Cafe Pi ile tanışmam Beşiktaş'ta gerçekleşmişti. Şu ana kadar Türkiye'nin görmediği kokteyller ilginç isimlerle alkol sevenlerle buluşuyordu. Big Babol ve Tipitip sakızlarından oluşan aromalı vodkalar muhteşem bir damak zevkine hitap ediyordu. Liste genişledikçe genişledi ve doğal olarak Cafe Pi'ler de arttı. Beşiktaş'tan seri başlarken bir sonraki durak Taksim oldu. Açılan 3 Cafe Pi'nin ardından üstüne bir de bir sokak geldi. Evet, sokak. Emek Sineması'nın (o da tarih oldu tabii) hemen arka sokağında yer alan sokakta eskiden rockerlar olurdu. Şimdilerde Küçük Beyoğlu diye adlandırılan sokak benim deyimimle 'Kalburüstü alter' lere hitap etmeye başladı. Çok güzel bir atmosfere sahip olan sokağın hepsini kapatan Cafe Pi daha geniş bir kitleye hitap etmeye başladı artık.. İstanbul'da bir Cafe Pi çılgınlığı aldı başını gidiyor.
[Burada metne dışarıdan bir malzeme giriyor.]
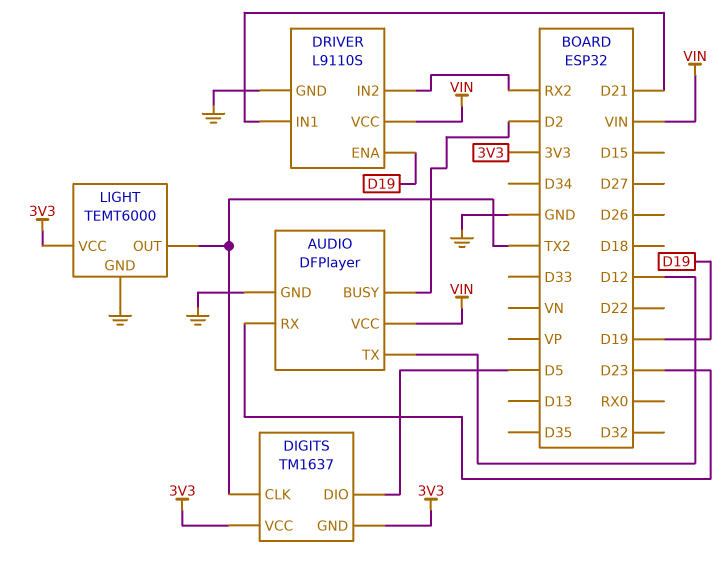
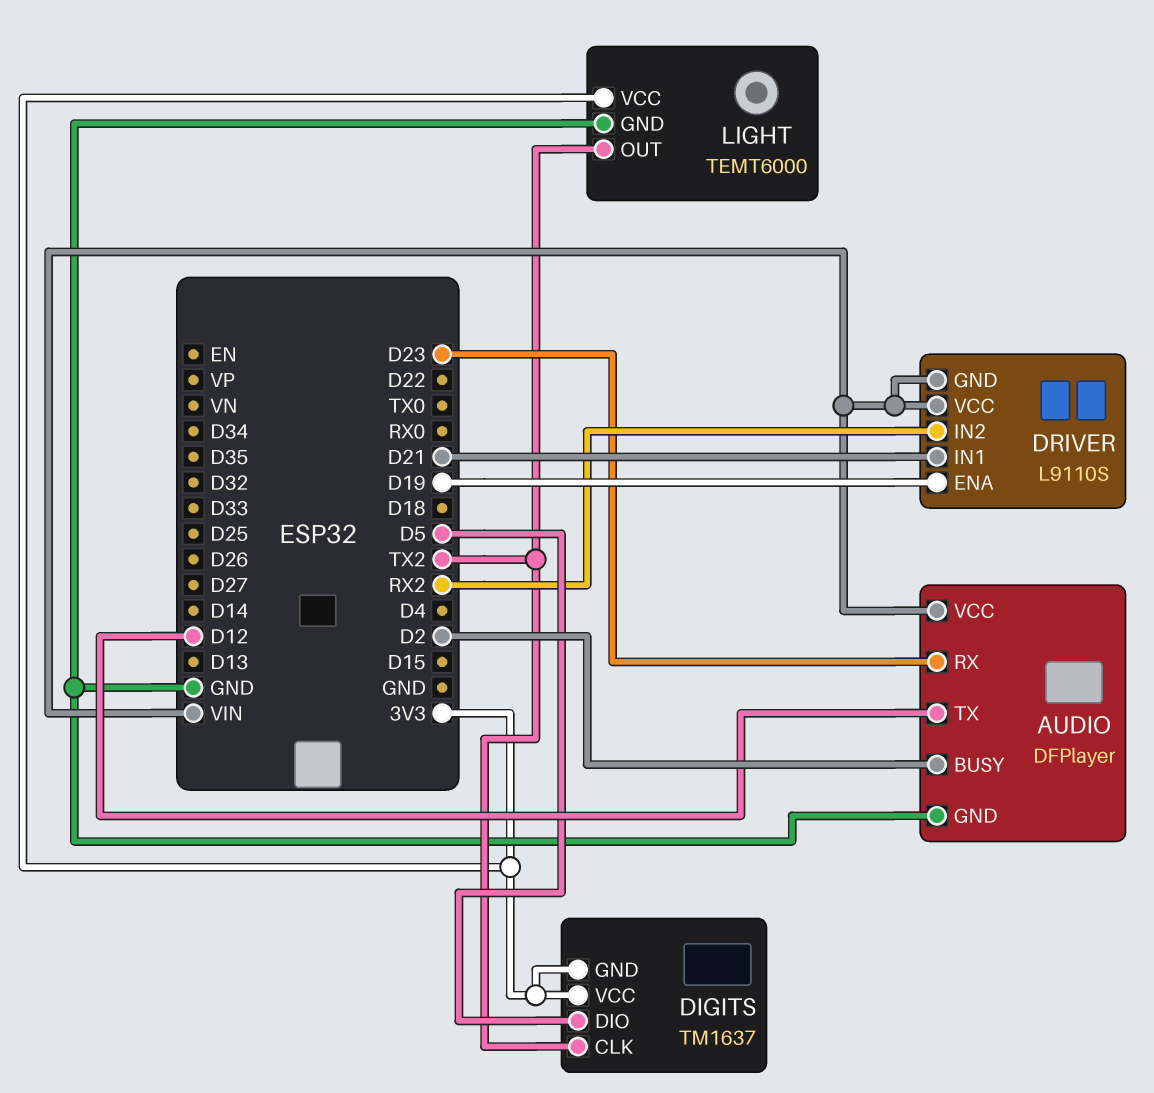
DRIVER pin GND: GND -> VIN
Buranın benim için bir başka özelliği daha var. Vedasından 2 yıl sonra tekrar görüştüğümüz kız arkadaşımla buraya gelmiş ve bu cafe 'bizim şarkımızla' bizi karşılamıştı. Her neyse konumuza dönelim, Cafe Pi'de kokteyller 8 TL'den başlıyor ve 20 TL'lere kadar uzanıyor. Ben Snatch filminin kokteyline 10 TL ödedim. Gayet de iyiydi. Buraya gelecekseniz bira içmeyin artık. Bakın bakalım insanlar başka hangi alkollerden zevk alıyor.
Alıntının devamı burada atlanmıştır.